La philosophie utilise beaucoup de concepts insensés,
assurément à cause de son éloignement du réel.
Quel est le critère des idées sensées et des idées
insensées ?
Le critère est la question suivante : De quelle
impression cette idée est elle issue ? Si les concepts utilisés par les
philosophes étaient sensés et claires, les recherches en philosophies auraient
pu être fructueuses. Ici Hume pose un problème qui sera une problématique
principale pour le positivisme logique.
Conclusion
Quel est l’intérêt de cette section ?
1. L’importance de l’expérience : La
position empiriste de Hume formule clairement la genèse de l’esprit à partir du
sensible.

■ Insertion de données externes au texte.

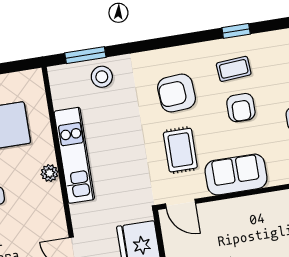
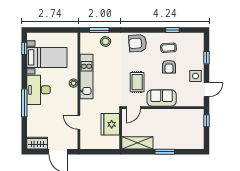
armchair: (177, 93) -> (138, 43), moved
door: (181, 204) -> (133, 108), hinge flipped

Tout le domaine des idées se trouve fondé par la sphère des
sensations. Telle est la philosophie empiriste de Hume qui a le mérite non
seulement de souligner l’importance de l’expérience dans la constitution de la
pensée, mais de dénoncer l’illusion de l’autonomie et la liberté.
2. La finitude de l’esprit humain :
La thèse de Hume a aussi l’intérêt de souligner que derrière l’apparent mouvement
illimité de l’esprit humain on découvre en fait les limites étroites de la
pensée. D’un coté, l’expérience sensible interne, avec les passions, les
sentiments… et d’autre côté l’expérience sensible externe avec les sensations
proprement dites. Cela fait beaucoup de limites à l’esprit humain, borné et
fini.
3. Hume et Kant : Hume a exercé une
influence décisive sur la philosophie de Kant. S’il existe des
limites à l’esprit humain alors la métaphysique est une illusion. Ainsi lorsque
Kant fait la critique de la métaphysique, c’est pour la rattacher à la raison
pratique et non plus théorique. Kant n’est pas empiriste mais il fait dans la
‘Critique de la raison pure’ la part belle à l’expérience.

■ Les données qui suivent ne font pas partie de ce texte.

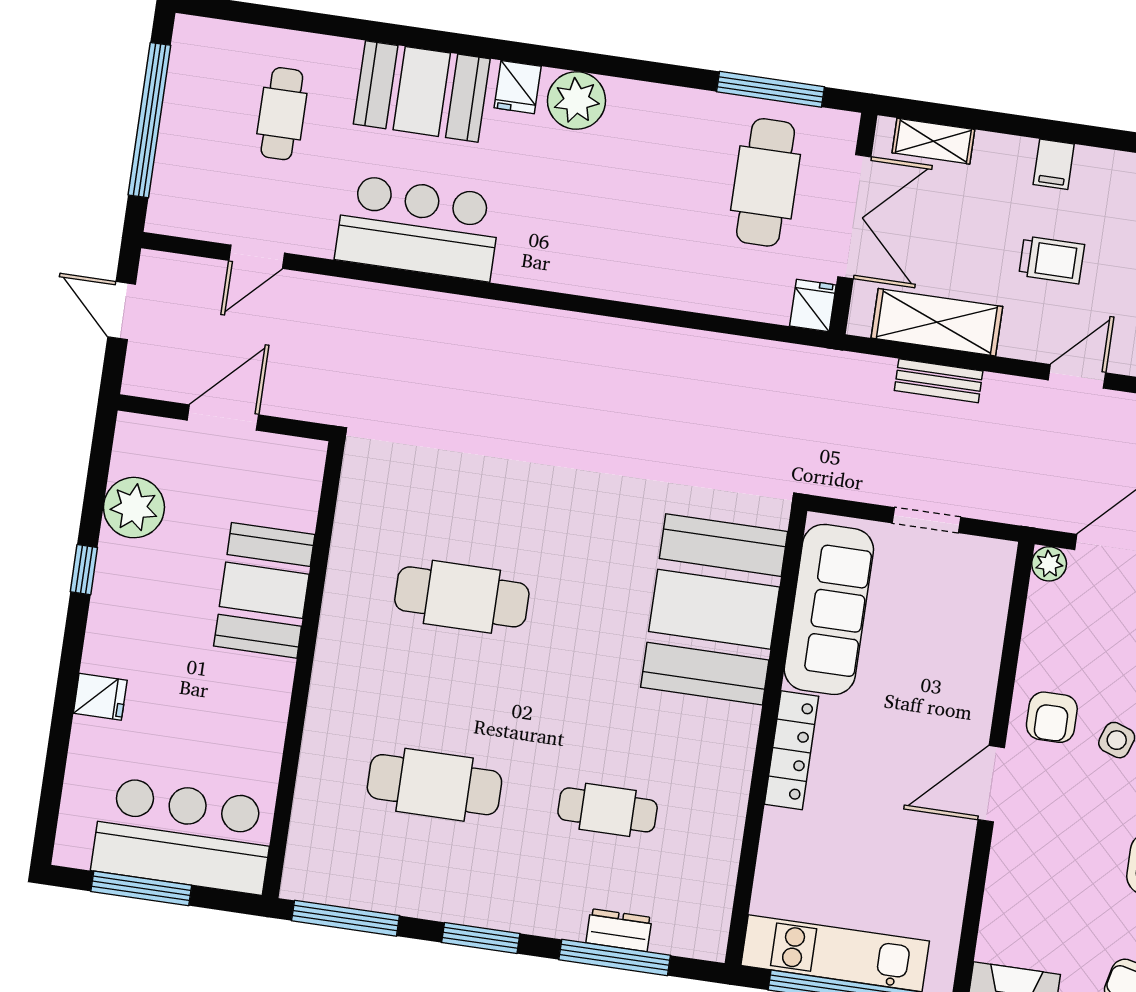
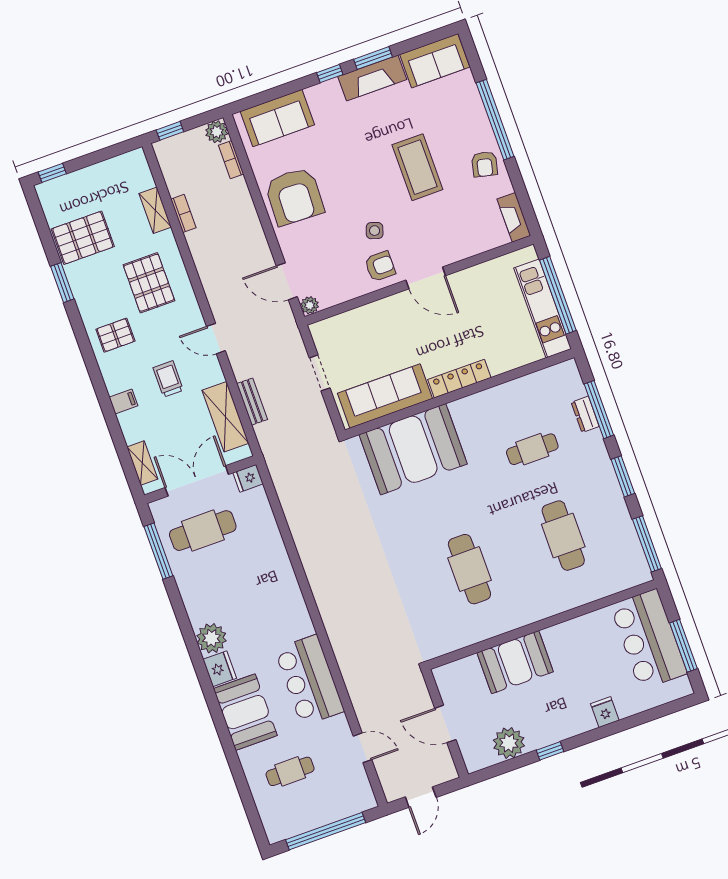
fridge: (518, 87) -> (220, 669), width x1.38
cafe table: (608, 810) -> (532, 449), turned 90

4. La notion de nature humaine : Hume
intitule le livre qui contient ses idées maîtresses ‘Traité de la nature
humaine’. Dans quel sens utilise-t-il l’expression « nature
humaine » ? Non pas dans celui d’une essence déterminable a priori,
mais de dispositions intellectuelles et affectives qui nouent des relations
avec le réel et qui n’existent réellement et affectivement qu’après
l’expérience. Tout se fonde avec l’expérience. Une telle visée et d’un grand
intérêt sur le plan psychologique en ce qu’elle prétend exclure tout présupposé
pour se maintenir au niveau de l’expérience authentique.